(Task requirements) Copy every record below exactly, leaving out any pictures.

(Data shown)
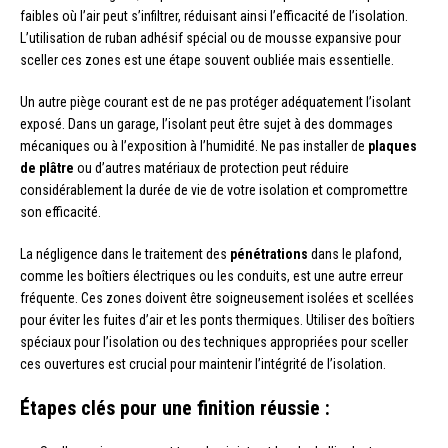
faibles où l’air peut s’infiltrer, réduisant ainsi l’efficacité de l’isolation.
L’utilisation de ruban adhésif spécial ou de mousse expansive pour
sceller ces zones est une étape souvent oubliée mais essentielle.
Un autre piège courant est de ne pas protéger adéquatement l’isolant
exposé. Dans un garage, l’isolant peut être sujet à des dommages
mécaniques ou à l’exposition à l’humidité. Ne pas installer de
plaques
de plâtre
ou d’autres matériaux de protection peut réduire
considérablement la durée de vie de votre isolation et compromettre
son efficacité.
La négligence dans le traitement des
pénétrations
dans le plafond,
comme les boîtiers électriques ou les conduits, est une autre erreur
fréquente. Ces zones doivent être soigneusement isolées et scellées
pour éviter les fuites d’air et les ponts thermiques. Utiliser des boîtiers
spéciaux pour l’isolation ou des techniques appropriées pour sceller
ces ouvertures est crucial pour maintenir l’intégrité de l’isolation.
Étapes clés pour une finition réussie :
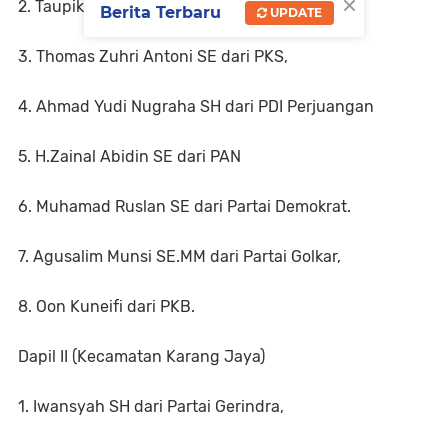
×
2. Taupik Haris dari Partai Nasdem.
Berita Terbaru
UPDATE
3. Thomas Zuhri Antoni SE dari PKS,
4. Ahmad Yudi Nugraha SH dari PDI Perjuangan
5. H.Zainal Abidin SE dari PAN
6. Muhamad Ruslan SE dari Partai Demokrat.
7. Agusalim Munsi SE.MM dari Partai Golkar,
8. Oon Kuneifi dari PKB.
Dapil II (Kecamatan Karang Jaya)
1. Iwansyah SH dari Partai Gerindra,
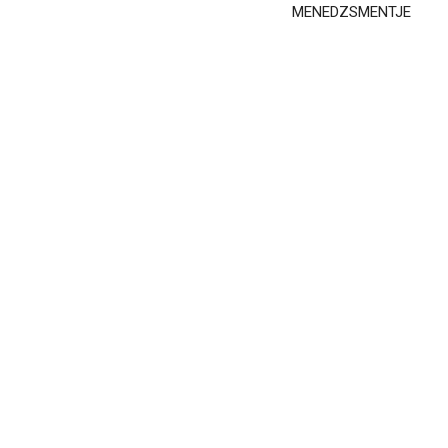
MENEDZSMENTJE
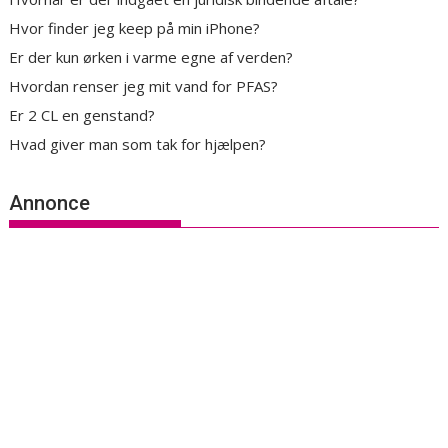
Hvor finder jeg keep på min iPhone?
Er der kun ørken i varme egne af verden?
Hvordan renser jeg mit vand for PFAS?
Er 2 CL en genstand?
Hvad giver man som tak for hjælpen?
Annonce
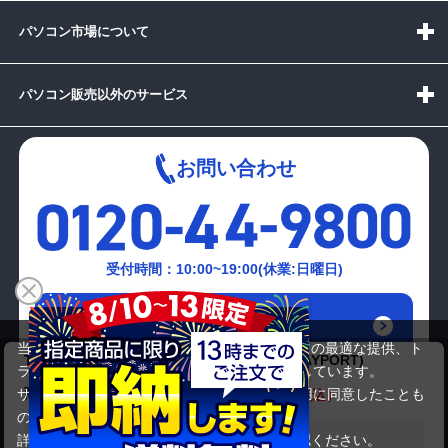
パソコン市場について
パソコン販売以外のサービス
お問い合わせ
受付時間：10:00~19:00(休業:日曜日)
メールでの
お問い合わせはこちら
当サイトでは利用体験の向上およびコンテンツの最適な提供、ト
TFT)DELL P2214HB(21.5TFT/ﾌﾞﾗｯｸ/DISPLAYPORT)
ラフィックの分析を目的としてCookieを使用しています。
10,780円
商品価格
21,780円
サイトの閲覧を継続された場合、Cookieの利用に同意したことも
のといたします。
詳細については
プライバシーポリシー
をご確認ください。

(Response)
faibles où l’air peut s’infiltrer, réduisant ainsi l’efficacité de l’isolation.
L’utilisation de ruban adhésif spécial ou de mousse expansive pour
sceller ces zones est une étape souvent oubliée mais essentielle.
Un autre piège courant est de ne pas protéger adéquatement l’isolant
exposé. Dans un garage, l’isolant peut être sujet à des dommages
mécaniques ou à l’exposition à l’humidité. Ne pas installer de
plaques
de plâtre
ou d’autres matériaux de protection peut réduire
considérablement la durée de vie de votre isolation et compromettre
son efficacité.
La négligence dans le traitement des
pénétrations
dans le plafond,
comme les boîtiers électriques ou les conduits, est une autre erreur
fréquente. Ces zones doivent être soigneusement isolées et scellées
pour éviter les fuites d’air et les ponts thermiques. Utiliser des boîtiers
spéciaux pour l’isolation ou des techniques appropriées pour sceller
ces ouvertures est crucial pour maintenir l’intégrité de l’isolation.
Étapes clés pour une finition réussie :
×
2. Taupik Haris dari Partai Nasdem.
Berita Terbaru
UPDATE
3. Thomas Zuhri Antoni SE dari PKS,
4. Ahmad Yudi Nugraha SH dari PDI Perjuangan
5. H.Zainal Abidin SE dari PAN
6. Muhamad Ruslan SE dari Partai Demokrat.
7. Agusalim Munsi SE.MM dari Partai Golkar,
8. Oon Kuneifi dari PKB.
Dapil II (Kecamatan Karang Jaya)
1. Iwansyah SH dari Partai Gerindra,
MENEDZSMENTJE
Hvor finder jeg keep på min iPhone?
Er der kun ørken i varme egne af verden?
Hvordan renser jeg mit vand for PFAS?
Er 2 CL en genstand?
Hvad giver man som tak for hjælpen?
Annonce
パソコン市場について
パソコン販売以外のサービス
お問い合わせ
受付時間：10:00~19:00(休業:日曜日)
メールでの
お問い合わせはこちら
当サイトでは利用体験の向上およびコンテンツの最適な提供、ト
TFT)DELL P2214HB(21.5TFT/ﾌﾞﾗｯｸ/DISPLAYPORT)
ラフィックの分析を目的としてCookieを使用しています。
10,780円
商品価格
21,780円
サイトの閲覧を継続された場合、Cookieの利用に同意したことも
のといたします。
詳細については
プライバシーポリシー
をご確認ください。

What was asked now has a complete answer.